No debería haber cerrado la puerta.
Eso fue lo primero que pensé cuando escuché el clic suave detrás de Vernon.
No fue un gesto dramático.
Ni siquiera consciente.
Pero lo sentí.
El aire cambió.
Me arrodillé frente a él para revisar su tobillo otra vez. El vendaje necesitaba ajustarse. O eso me dije.
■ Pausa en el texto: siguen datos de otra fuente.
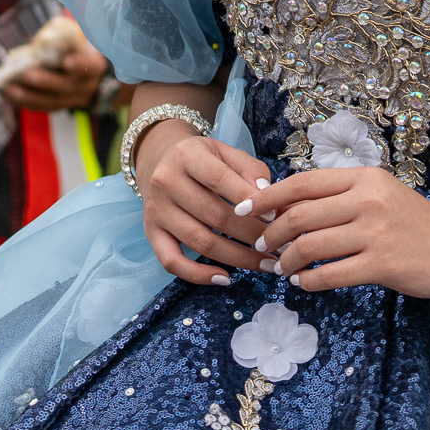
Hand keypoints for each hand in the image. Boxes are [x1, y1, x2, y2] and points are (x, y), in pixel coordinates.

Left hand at [0, 43, 107, 112]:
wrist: (89, 74)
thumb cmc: (78, 48)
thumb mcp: (79, 38)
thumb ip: (65, 35)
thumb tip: (43, 38)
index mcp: (94, 65)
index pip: (90, 66)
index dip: (79, 65)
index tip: (66, 62)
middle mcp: (86, 85)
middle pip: (66, 87)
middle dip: (46, 82)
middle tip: (27, 74)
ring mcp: (73, 99)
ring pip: (52, 102)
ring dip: (29, 95)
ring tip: (9, 88)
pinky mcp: (59, 105)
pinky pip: (42, 106)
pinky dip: (25, 101)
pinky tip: (8, 93)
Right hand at [138, 121, 274, 285]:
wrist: (159, 160)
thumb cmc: (201, 158)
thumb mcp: (225, 152)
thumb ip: (249, 169)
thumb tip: (268, 196)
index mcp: (186, 156)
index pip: (219, 180)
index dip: (248, 199)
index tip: (274, 216)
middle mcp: (166, 182)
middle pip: (213, 215)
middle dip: (251, 234)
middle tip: (278, 246)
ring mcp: (156, 211)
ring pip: (199, 242)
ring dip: (237, 257)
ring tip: (265, 264)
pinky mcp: (151, 233)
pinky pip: (172, 262)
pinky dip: (198, 275)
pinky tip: (225, 278)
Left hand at [247, 168, 429, 299]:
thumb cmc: (417, 223)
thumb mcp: (381, 195)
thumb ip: (341, 196)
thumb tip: (288, 205)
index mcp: (364, 177)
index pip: (302, 182)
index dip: (267, 196)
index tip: (245, 209)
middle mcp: (368, 199)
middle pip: (299, 214)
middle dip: (271, 232)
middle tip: (261, 246)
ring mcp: (375, 232)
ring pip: (309, 245)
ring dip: (285, 261)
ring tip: (281, 269)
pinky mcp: (383, 265)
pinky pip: (330, 275)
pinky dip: (308, 281)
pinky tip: (303, 283)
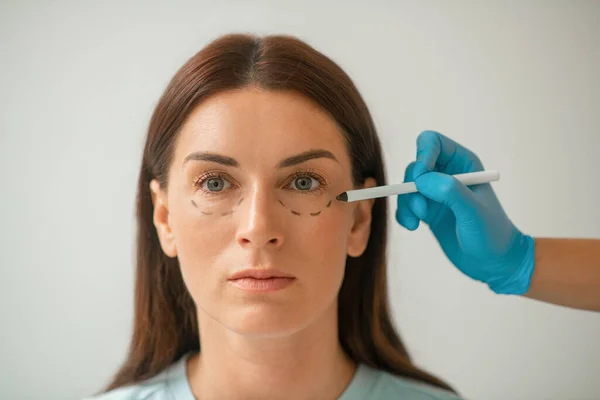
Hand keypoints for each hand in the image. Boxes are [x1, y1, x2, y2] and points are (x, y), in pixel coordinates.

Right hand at [396, 130, 535, 294]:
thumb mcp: (473, 211)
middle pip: (415, 165)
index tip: (420, 177)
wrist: (493, 263)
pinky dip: (403, 215)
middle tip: (421, 208)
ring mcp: (435, 193)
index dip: (423, 154)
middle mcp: (447, 174)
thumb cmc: (491, 234)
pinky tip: (413, 227)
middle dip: (412, 186)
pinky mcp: (427, 211)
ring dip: (407, 203)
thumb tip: (422, 180)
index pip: (433, 143)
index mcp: (463, 163)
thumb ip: (450, 192)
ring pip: (407, 187)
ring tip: (417, 223)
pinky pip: (405, 205)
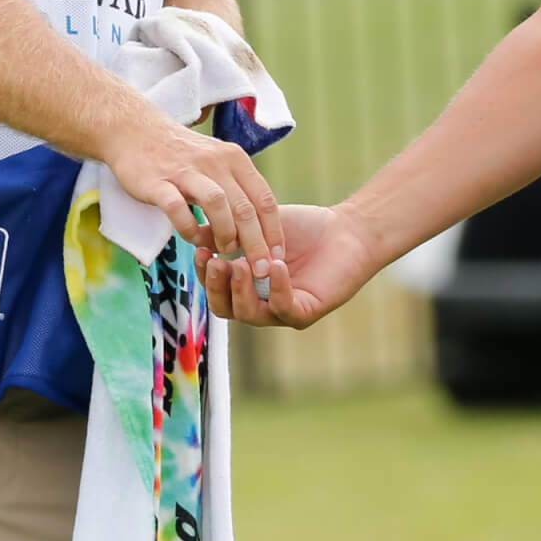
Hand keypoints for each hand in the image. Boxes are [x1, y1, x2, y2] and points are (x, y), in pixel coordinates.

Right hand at [104, 112, 284, 271]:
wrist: (136, 131)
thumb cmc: (182, 155)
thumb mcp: (218, 163)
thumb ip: (237, 191)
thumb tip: (257, 231)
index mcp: (235, 159)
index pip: (264, 199)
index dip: (274, 231)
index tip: (277, 257)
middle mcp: (215, 163)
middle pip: (245, 207)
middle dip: (255, 243)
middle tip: (259, 269)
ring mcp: (186, 171)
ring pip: (217, 205)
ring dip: (224, 234)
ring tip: (223, 250)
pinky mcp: (158, 182)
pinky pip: (178, 209)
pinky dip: (188, 228)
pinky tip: (191, 238)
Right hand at [197, 204, 377, 328]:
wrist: (346, 230)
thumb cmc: (303, 229)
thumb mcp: (258, 227)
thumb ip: (229, 232)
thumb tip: (194, 233)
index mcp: (246, 287)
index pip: (217, 289)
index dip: (205, 273)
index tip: (199, 250)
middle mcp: (260, 304)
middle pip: (226, 308)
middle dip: (216, 286)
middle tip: (214, 262)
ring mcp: (282, 311)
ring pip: (250, 314)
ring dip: (241, 290)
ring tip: (240, 265)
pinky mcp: (305, 312)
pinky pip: (284, 307)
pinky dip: (277, 287)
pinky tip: (273, 265)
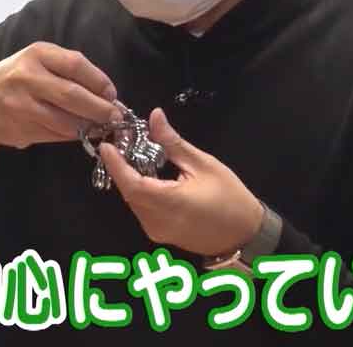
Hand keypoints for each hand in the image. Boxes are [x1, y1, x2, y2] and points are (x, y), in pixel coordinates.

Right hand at [0, 42, 120, 148]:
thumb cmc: (17, 79)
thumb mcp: (36, 61)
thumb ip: (66, 70)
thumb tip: (106, 92)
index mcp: (36, 54)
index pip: (75, 64)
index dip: (99, 80)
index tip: (112, 93)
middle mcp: (27, 78)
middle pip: (72, 95)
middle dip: (99, 108)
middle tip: (115, 116)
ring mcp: (22, 106)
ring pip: (65, 121)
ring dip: (89, 126)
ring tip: (102, 126)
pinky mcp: (22, 129)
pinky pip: (55, 135)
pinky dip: (73, 136)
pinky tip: (82, 133)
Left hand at [99, 108, 263, 256]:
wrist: (245, 234)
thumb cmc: (230, 197)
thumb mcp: (203, 164)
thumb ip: (173, 143)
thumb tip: (155, 117)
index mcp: (169, 203)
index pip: (131, 184)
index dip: (115, 165)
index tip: (106, 146)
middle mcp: (157, 222)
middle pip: (130, 193)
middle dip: (123, 170)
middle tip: (122, 145)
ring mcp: (157, 232)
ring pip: (134, 203)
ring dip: (132, 181)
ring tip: (135, 158)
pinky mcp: (160, 235)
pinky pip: (143, 211)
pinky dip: (141, 193)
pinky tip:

Mis dedos rozaron su piel con cuidado.
Demasiado lento.
Sentí su mirada sobre mí. No en mi rostro. Más abajo. Subiendo. Bajando.
Tragué saliva.
—¿Te duele? —pregunté, intentando sonar normal.
—Un poco.
Pero su voz no estaba concentrada en el tobillo.
Cuando terminé y fui a levantarme, su mano cerró suavemente alrededor de mi muñeca.
No me detuvo con fuerza.
Me preguntó sin palabras.
Lo miré.
No había juego en sus ojos.
Había intención.
Y eso fue lo que me hizo no apartarme.
Me atrajo hacia él con cuidado y terminé sentada sobre sus piernas. Su tobillo lesionado lo obligó a moverse lento, pero sus manos fueron seguras cuando encontraron mi cintura.
Sentí el calor de sus dedos a través de la tela.
Demasiado consciente.
Mi respiración ya no era estable.
—Sigues sin arrepentirte —murmuró.
—No.
Mi voz salió más suave de lo que esperaba.
Su pulgar trazó una línea lenta por mi espalda.
Fue solo eso.
Y aun así me estremecí.
El beso no fue como los anteriores.
Fue más profundo.
Más firme.
Sus manos ya no dudaban tanto.
Y las mías tampoco.
Sentí su corazón acelerarse bajo mis dedos.
Sentí mi cuerpo inclinarse hacia él sin pensarlo demasiado.
Cuando sus labios bajaron apenas hacia mi cuello, el aire se volvió más pesado.
—Vernon… —susurré.
No era un rechazo.
Era una advertencia suave.
Se detuvo de inmediato.
Eso hizo que lo besara otra vez.
Más lento.
Más consciente.
Más peligroso.
Cuando finalmente me aparté, mi frente quedó apoyada en la suya. Respirábamos distinto.
Demasiado cerca.
Demasiado.
Él se levantó primero, con cuidado por el tobillo.
Abrió la puerta.
Y ahí fue cuando la vi.
Ángela estaba al final del pasillo.
No completamente de frente.
Pero lo suficiente.
Sus ojos bajaron del rostro de Vernon a mi habitación.
A la puerta cerrándose.
A mí detrás de él.
No dijo nada.
Solo sostuvo mi mirada un segundo más largo de lo normal.
Después sonrió.
Pero no fue una sonrisa distraída.
Fue una sonrisa que sabía.
Y siguió caminando.
El corazón me golpeó el pecho.
No dijo nada.
Pero lo había visto.
Y ahora ya no éramos solo nosotros dos quienes lo sabíamos.